Good life then is not how the global capital defines it. A good life should not be dominated by capitalist and corporate forces that control the life of people and create their desires that are not real needs. International Lawyers are supposed to also take part in the reshaping of the norms and codes of the workings of these corporations and how their employees could be protected.
A good life should be maintained by justice not power where democracy, citizenship and civic engagement can take place. International law in its calls for cooperation should not forget the struggles and endeavors of the poor who live the real consequences of cooperation that they usually did not choose themselves but was rather imposed on them under many names.
Another important huge task for the international lawyers to take into account is to fight violence through international law. If a reform would take place in the capital world and social corporate responsibility will start to real mean what is says, violence would really happen here and there and thus our social relations would become better and more humane. International lawyers should formulate laws that would enforce such behaviours and commands. Having said that, international lawyers should also find ways to organize what I have been calling resistance all along this essay. Secterian violence should thus be dealt with as well as a kind of violence and the image problem that people have of each other and that is the accumulation of many indignations and dissatisfactions and injustices of the international law should also be understood and dealt with accordingly.
International law should learn from the past and history of its long presence not always very useful that violence and wars and sanctions have not really brought about any changes or changed any behaviors but rather aggravated them and created anger and injustice in many regions of the world.
Now that we have developed all these critical tasks and overviewed some third world alternatives and ideas of the functioning of international law, I would like to end by mentioning that this task is not an easy task but that requires participation and cooperation of sovereign states, change in educational curricula and media, participation of civil society that is already playing in the ground with democratization and human rights issues in addition to citizenship and development projects. The change in discipline itself is now clear to be a necessity. The billions of people that have long been victims of the theories and practices of the international law and the united nations resolutions that places like Rwanda, Somalia, Darfur, Sudan, Kosovo, Bosnia, Palestine and Irak proved its inadequacy and inability to bring about real change and justice need now to be remembered. This is what an international law from below would mean.

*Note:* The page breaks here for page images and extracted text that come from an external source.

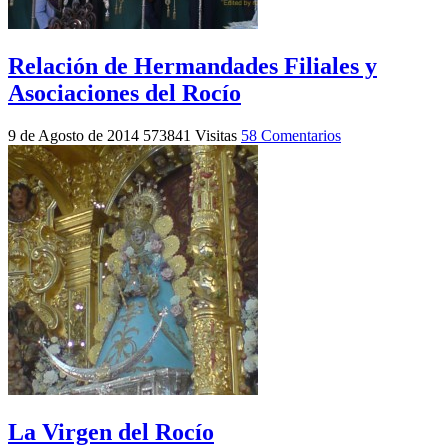
Relación de Hermandades Filiales y
Asociaciones del Rocío
9 de Agosto de 2014
573841 Visitas
58 Comentarios
La Virgen del Rocío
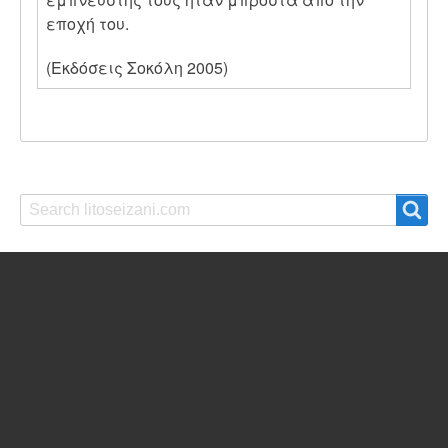
εποχή του.
(Εκδόσεις Σοκόλη 2005)
Search
Search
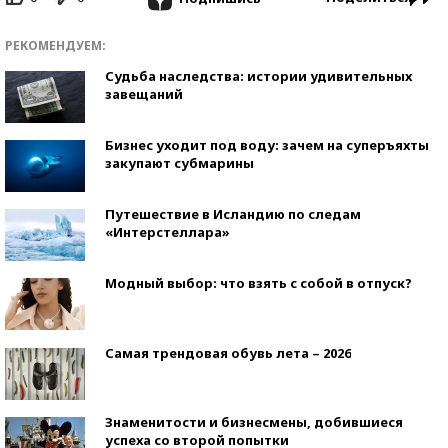
РЕКОМЕНДУЕМ:
Судьба наследства: истории удивительных
завещаний
Бизнес уходит под воду: зачем на суперъяхты
закупают субмарины
Путешествие в Исландию по следам
«Интерстеллара»
Модный выбор: что взять с собой в отпуск?
Самая трендовая обувь лета – 2026
Знаменитости и бизнесмены, добившиеся
успеха со второй попытки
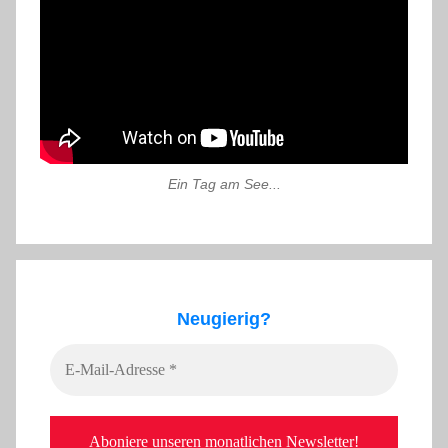
Ein Tag am See...
Neugierig?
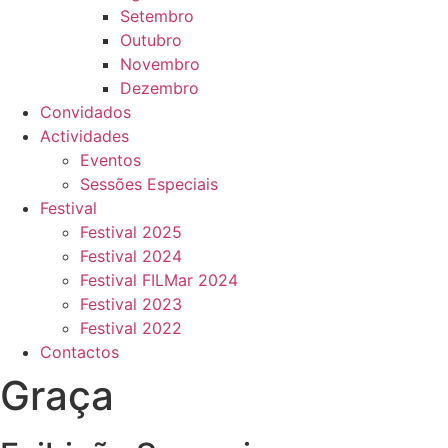
Setembro
Outubro
Novembro
Dezembro
Convidados
Actividades
Eventos
Sessões Especiais
Festival
Festival 2025
Festival 2024
Festival FILMar 2024
Festival 2023
Festival 2022
Contactos
Graça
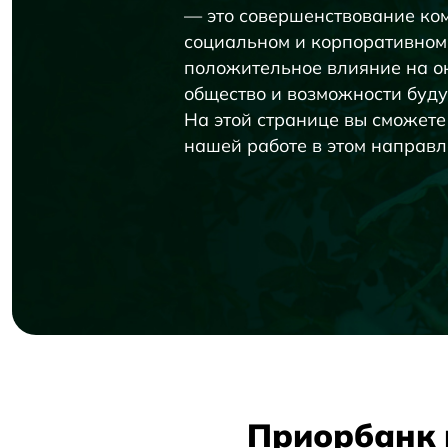
— это совершенствование ком
социальном и корпоративном 
положительное влияние на 
общество и возможности буд
На этой странице вы сможете
нашей работе в этом направл
Приорбанк 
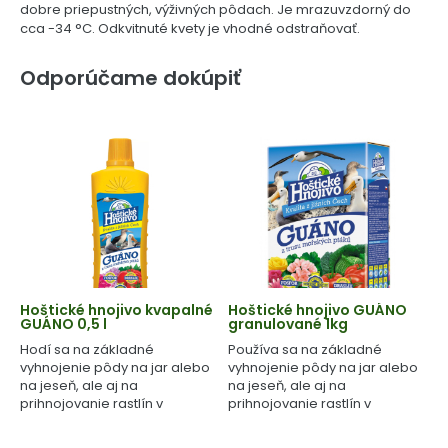
dobre priepustných, výživných pôdach. Je mrazuvzdorný do
cca -34 °C. Odkvitnuté kvety je vhodné odstraňovať.
Odporúčame dokúpiť
Hoštické hnojivo kvapalné
Hoštické hnojivo GUÁNO
GUÁNO 0,5 l
granulované 1kg
Hodí sa na základné
Používa sa na základné
vyhnojenie pôdy na jar alebo
vyhnojenie pôdy na jar alebo
na jeseň, ale aj na
na jeseň, ale aj na
prihnojovanie rastlín v
prihnojovanie rastlín v
priebehu celého
priebehu celého
vegetačného cyklu.
vegetačného cyklu.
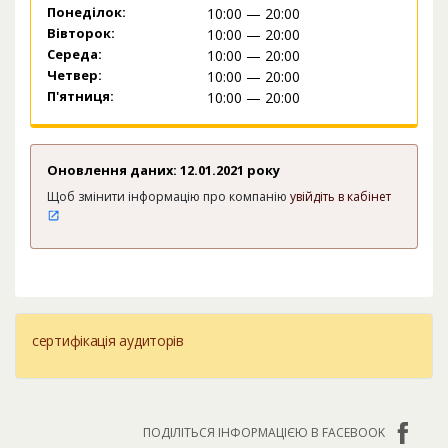
Понеділок:
10:00 — 20:00
Вівторок:
10:00 — 20:00
Середа:
10:00 — 20:00
Четвер:
10:00 — 20:00
П'ятниця:
10:00 — 20:00
Оновлення даних: 12.01.2021 року
Щоб змінити інформацію про компанію
увійдіть в кабінет
сертифікація аудиторів
ПОДІЛІТЬСЯ ІНФОРМАЦІЄЮ В FACEBOOK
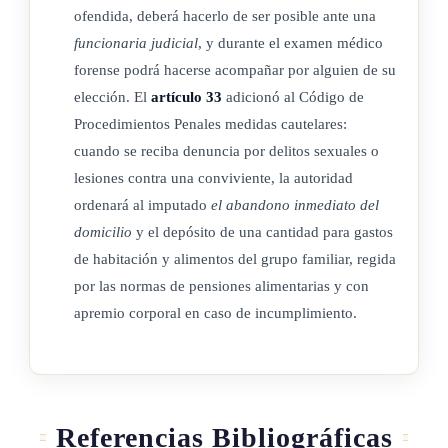
se mencionan en el párrafo anterior, serán regulados por vía
ofendida, deberá hacerlo de ser posible ante una
reglamentaria.
funcionaria judicial
, y durante el examen médico
forense podrá hacerse acompañar por alguien de su
elección. El
artículo 33
adicionó al Código de
ARTÍCULO 13
Procedimientos Penales medidas cautelares:
cuando se reciba denuncia por delitos sexuales o
El financiamiento de los centros infantiles se obtendrá:
lesiones contra una conviviente, la autoridad
ordenará al imputado
el abandono inmediato del
a) De los recursos anuales destinados actualmente a
domicilio
y el depósito de una cantidad para gastos
guarderías infantiles, provenientes del Fondo de
de habitación y alimentos del grupo familiar, regida
Desarrollo Social y Asignaciones
por las normas de pensiones alimentarias y con
Familiares, incrementados en un tres por ciento (3%) más, a
apremio corporal en caso de incumplimiento.
partir de la vigencia de esta ley.
b) Los asignados para guarderías infantiles en el
presupuesto
ordinario del Ministerio de Trabajo y
Seguridad Social
.
Referencias Bibliográficas
c) Las cuotas fijas de los padres usuarios, que se fijarán por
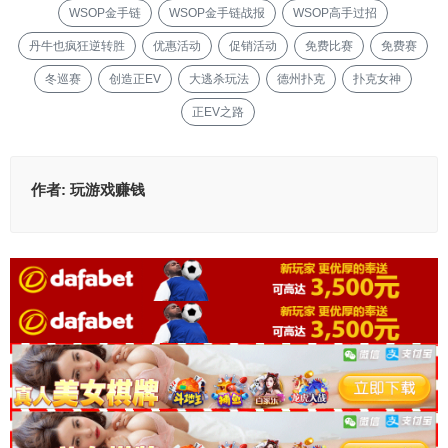
WSOP金手链
WSOP金手链战报
WSOP高手过招
丹牛也疯狂逆转胜
优惠活动
促销活动
免费比赛
免费赛
冬巡赛
创造正EV
大逃杀玩法
德州扑克
扑克女神
正EV之路
作者:
玩游戏赚钱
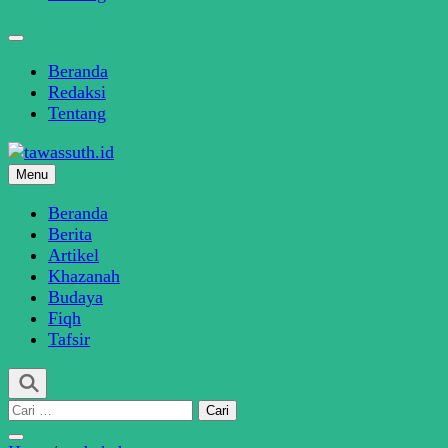
Beranda
Redaksi
Tentang
Menu
SINDIKASI MEDIA MODERASI BERAGAMA
tawassuth.id
Beranda
Berita
Artikel
Khazanah
Budaya
Fiqh
Tafsir
Cari
untuk:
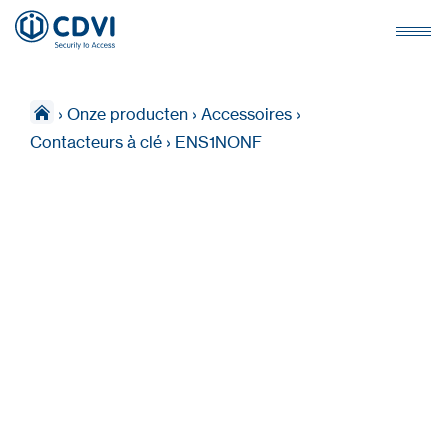
›
Onze producten
›
Accessoires
›
Contacteurs à clé
›
ENS1NONF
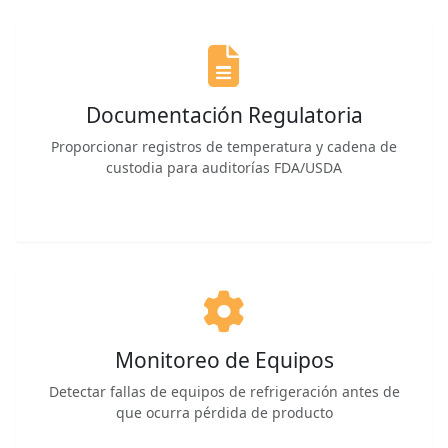
Documentación Regulatoria
Proporcionar registros de temperatura y cadena de
custodia para auditorías FDA/USDA
Monitoreo de Equipos
Detectar fallas de equipos de refrigeración antes de
que ocurra pérdida de producto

It is also high time to recognize that African States have contributed to the development of modern international law because despite its apparent marginalization in the international system, Africa can stake a valid claim to being part of the on-going process of shaping new rules and principles of international law while strengthening and democratizing existing ones. Some the results we will expect are the broadening of the refugee definition and the principle of non-refoulement in the area of refugee law; the rights of access and transit to the sea and the concept of the exclusive economic zone in the law of the sea; the principle of uti possidetis; the concept of `peoples' rights', as distinguished from that of `human rights'; the very expansion of the traditional categorization of human rights to embrace the so-called third generation rights, such as the right to development and, in general, certain principles in the area of international fluvial law concerning the common management and utilization of shared watercourses.